Le Hamas
: aspirations des masses et calculs des dirigeants
15 Novembre 2023
Les bombardements incessants de
l’armée israélienne sur Gaza jettent la population dans une détresse sans fin
et entraînent un lot effarant de morts et de blessés. Ils sont victimes de
l’application de la loi du talion, décidée par les dirigeants de l’État
israélien avec à leur tête Benyamin Netanyahou.
C’est aussi une réponse au
massacre du 7 octobre à laquelle les dirigeants du Hamas s’attendaient, comme
l’a dit un des porte-parole de sa direction, installé dans la capitale du
Qatar, Doha. Khalil al-Hayya, membre du bureau politique du Hamas, a ainsi
déclaré au New York Times : « Ce qui pouvait changer l’équation,
c’était un coup d’éclat, et on savait que la réaction à ce coup d’éclat serait
forte. » Et d’ajouter : « Nous avons réussi à ramener
l’attention sur la question palestinienne et désormais personne dans la région
ne connaît la paix. » « L’objectif du Hamas n’est pas de
diriger Gaza ni de lui apporter de l’eau, de l’électricité ou quoi que ce
soit. » Pour lui : « Le Hamas, les brigades al-Qassam et
la résistance ont réveillé le monde de son profond sommeil et montré que cette
question devait rester au centre de l’attention. » Quant à l’objectif,
« J’espère que l’état de guerre avec Israël deviendra permanent et que le
monde arabe sera avec nous », a dit Khalil al-Hayya.
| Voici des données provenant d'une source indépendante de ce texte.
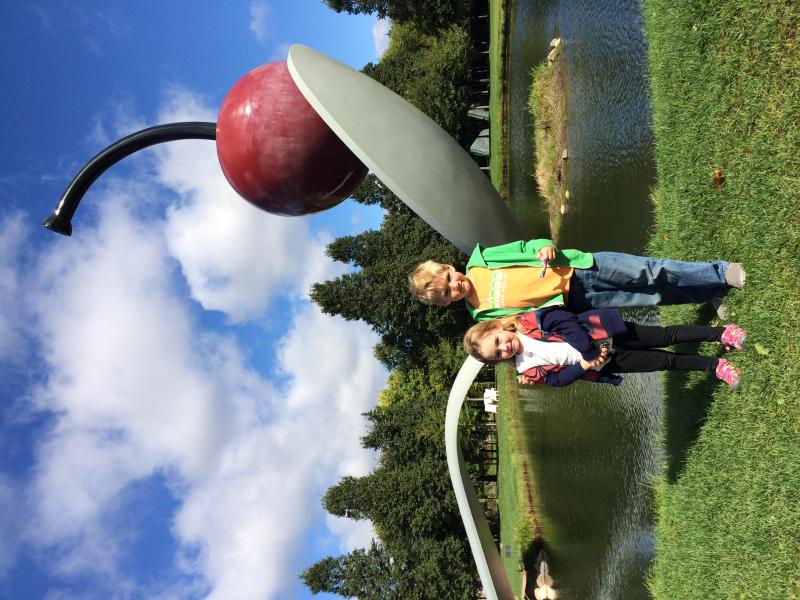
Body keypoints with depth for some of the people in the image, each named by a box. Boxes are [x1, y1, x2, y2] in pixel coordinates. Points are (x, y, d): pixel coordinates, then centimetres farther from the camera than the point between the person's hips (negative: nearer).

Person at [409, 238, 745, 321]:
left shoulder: (479, 260, -4)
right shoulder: (481, 314, -7)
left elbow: (526, 249, 1)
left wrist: (544, 248, -19)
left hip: (575, 269, 1)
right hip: (575, 302, -1)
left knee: (652, 273, -8)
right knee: (655, 299, -5)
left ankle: (720, 274, 10)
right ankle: (715, 294, 12)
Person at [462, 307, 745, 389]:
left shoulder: (529, 322, -13)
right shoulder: (527, 369, -6)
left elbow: (566, 322, -17)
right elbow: (559, 378, -5)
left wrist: (587, 351, -23)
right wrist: (583, 366, -20)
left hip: (606, 333, -1)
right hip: (603, 364, 2)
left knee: (666, 336, 0)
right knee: (666, 362, 1)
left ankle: (720, 333, 18)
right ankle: (714, 365, 18)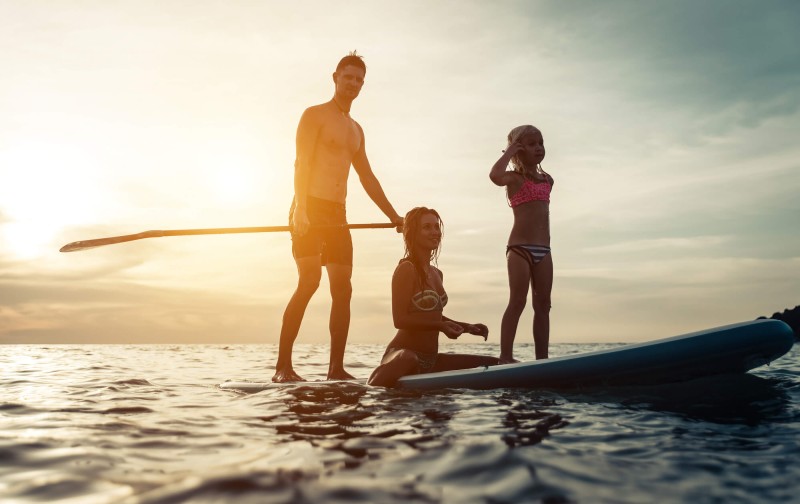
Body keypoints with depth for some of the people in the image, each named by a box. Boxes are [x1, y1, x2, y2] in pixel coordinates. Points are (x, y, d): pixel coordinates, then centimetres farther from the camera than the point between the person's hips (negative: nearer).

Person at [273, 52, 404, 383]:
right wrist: (301, 207, -25)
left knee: (343, 289, 1)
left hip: (337, 214, 7)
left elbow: (368, 178, 25)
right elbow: (301, 163, -11)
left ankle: (336, 368, 6)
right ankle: (283, 367, -16)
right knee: (309, 280, -19)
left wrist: (394, 216, 21)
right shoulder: (314, 115, 2)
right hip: (310, 208, -7)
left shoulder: (356, 129, 24)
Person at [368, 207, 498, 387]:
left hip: (431, 360, 9)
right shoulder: (406, 269, -11)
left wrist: (467, 327, 17)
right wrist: (441, 326, -26)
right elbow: (400, 319, -17)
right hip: (404, 351, -9)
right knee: (408, 360, -45)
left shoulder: (437, 274, 15)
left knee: (494, 364, 11)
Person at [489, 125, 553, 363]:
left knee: (543, 304, 5)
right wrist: (510, 151, -12)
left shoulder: (547, 179, 17)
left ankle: (542, 357, 9)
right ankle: (506, 356, -7)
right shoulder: (515, 177, -3)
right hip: (519, 247, -6)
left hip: (543, 249, 7)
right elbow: (495, 175, -26)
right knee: (517, 301, -10)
De son côté, Ghazim Hamad, un
autre dirigeant du Hamas, après avoir dit à la chaîne de télévision libanaise
LBC que le 7 octobre n’était que le premier d’une longue série, a ajouté :
« Devrons-nous en payer le prix ? Oui, et nous sommes prêts à le payer…
Nous sommes fiers de sacrifier des martyrs. »
Qui sont les martyrs ? Par
qui et pour quels objectifs sont-ils sacrifiés ? Les milliers de morts de
Gaza, les dizaines de milliers de blessés, les souffrances infligées ne résultent
pas d’un choix de la population gazaouie. Elle est la victime de l’intervention
armée, des choix des dirigeants israéliens, soutenus par ceux de l’impérialisme
américain, mais aussi de ceux des dirigeants du Hamas, pour qui, visiblement,
le fait de gouverner Gaza n’est qu’une opportunité à utiliser pour leurs
objectifs politiques.
Les responsables du Hamas avouent
ainsi que leur but n’est pas d’améliorer le sort de la population de Gaza,
« de quelque façon que ce soit ». Ils voudraient seulement que l’appareil
politico-militaire qu’ils dirigent trouve sa place et soit admis dans le
concert des États du Moyen-Orient.
L’exploitation forcenée des
richesses accompagnée de la négation des droits élémentaires, de la spoliation
et de l’humiliation des populations engendrent de nombreuses révoltes non
seulement en Palestine, mais dans toute la région, et dans le monde. Ce
potentiel révolutionnaire a jusqu’ici été capté et dilapidé par des dirigeants
bourgeois ou petits-bourgeois, qui ont sacrifié les intérêts de leurs propres
populations pour s’approprier quelques avantages, comme le fait de pouvoir
gérer leur propre État, ou d’encaisser quelques royalties.
Dans un monde dominé par
l’impérialisme, le nationalisme des dirigeants petits-bourgeois ne va pas plus
loin, car ils n’envisagent pas une seconde de remettre en cause l’exploitation
capitaliste. Le Hamas ne déroge pas à cette règle, et ses dirigeants
l’annoncent avec cynisme. Les dirigeants israéliens eux-mêmes, tout en
annonçant pour leur public qu’ils veulent « détruire le Hamas »,
négocient d’ailleurs avec lui, comme ils l’ont déjà fait dans le passé. Cette
fois, il pourrait s’agir pour le Hamas de libérer des otages en échange de la
libération d’un certain nombre de prisonniers palestiniens d’Israël, voire
d’une cessation des bombardements sur Gaza. C’est là tout ce que les
populations palestiniennes peuvent espérer de telles négociations.